Luann and Jerry looked at each other. Then Luann pinched the bridge of nose, shaking her head. I was to the point of tears. I tried to tell myself that I wasn't affected, but no matter what, I was still star struck. Only one tear fell down my face, the rest faded away.

"Ann, do you need a break?" Jerry asked, placing a hand on my shoulder.

Startled by his touch I looked up at him. "That's not necessary." I puffed out more vapor, watching it roll then fade. "I can go on."

...

It has been an hour since we were in the car. I convinced Jeanie to let me stay in the back seat with Christi. The poor girl was in my lap, curled up and asleep. She had dried tears and bruises all over her.

"I'm sorry."

I looked towards the drivers side."excuse me?" I asked

"I said I'm sorry." Jeanie said. Glancing back at me threw the mirror.

"For what exactly?" I raised an eyebrow.

?

"For you getting dragged in this." She said.

"I don't understand how you could even do this? Ive known you for forever Jeanie.." i looked down at Christi.

"When we get back to my house... you will under stand."

She stopped focusing on me and I continued to look out the window. Wondering if my dad is worried. I wonder what it's going to be like if he never sees me again. Will he be upset? what will my mother think?..

I sighed to myself, she wouldn't care. That's one less child she'd have to take care of. In total, my mom had three kids. There was me, and the twins, Monique and Jasper. They're my half siblings, and accident that once again, pushed my mother into more deep anger.

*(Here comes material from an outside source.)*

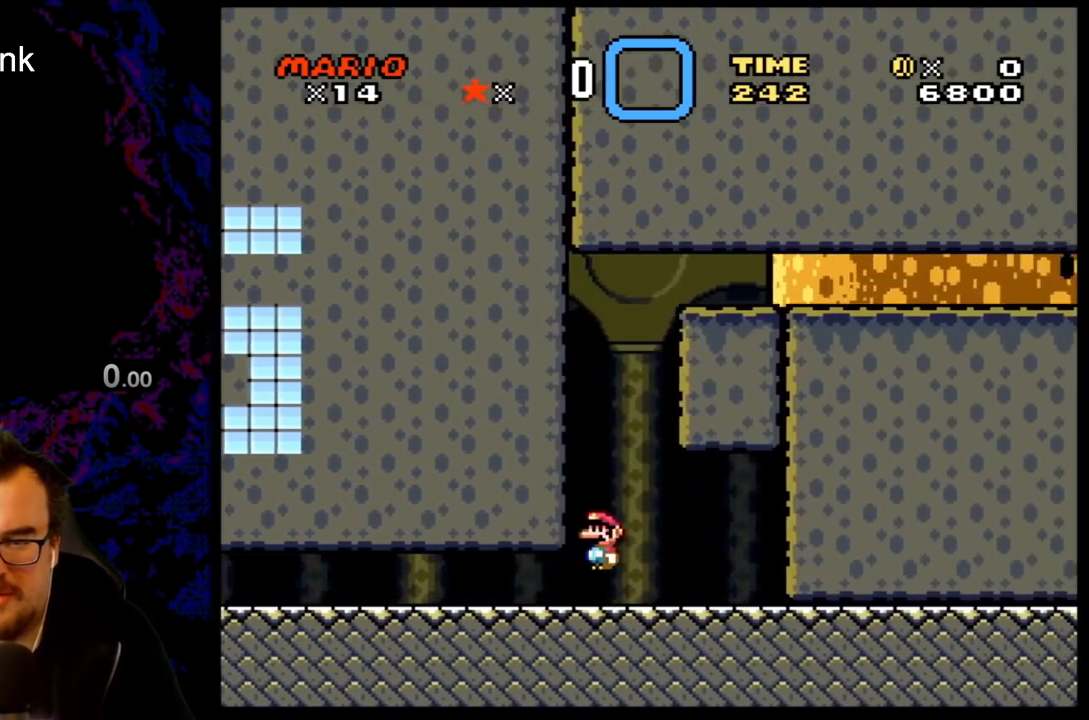
{"buttons": ["B", "Y", "DPAD_RIGHT"], "events": [[133, "DPAD_LEFT", "up"], [150, "DPAD_RIGHT", "down"]]}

Monique and Jasper are 12 now, unfortunately, they don't know who their father is. They are forced to be stuck and abused by my mother. My dad wanted to take them in when he got finally custody of me, but mother decided to care for once. She fought for them and claimed full custody. I was the highlight when I went to my mothers house, they loved to play with me. Id also take them out to ice cream when mother went on a rampage. But now, they'll never see me again...

Tears started dripping down my cheeks. My dad always told me that silent tears are worse. He says that without sound of sobs, a person cannot be expressed. I didn't care about expressing anymore, I wanted out of life. Everything I've seen has led to much more scaring then I'd like to further witness.

"We're here." Jeanie said.

We pulled up to an old country house in the middle of nowhere. I wasn't ready for the truth. I wasn't ready for anything. Holding Christi tightly in my arms, I walked up to the house. May the next horror, possibly be my last.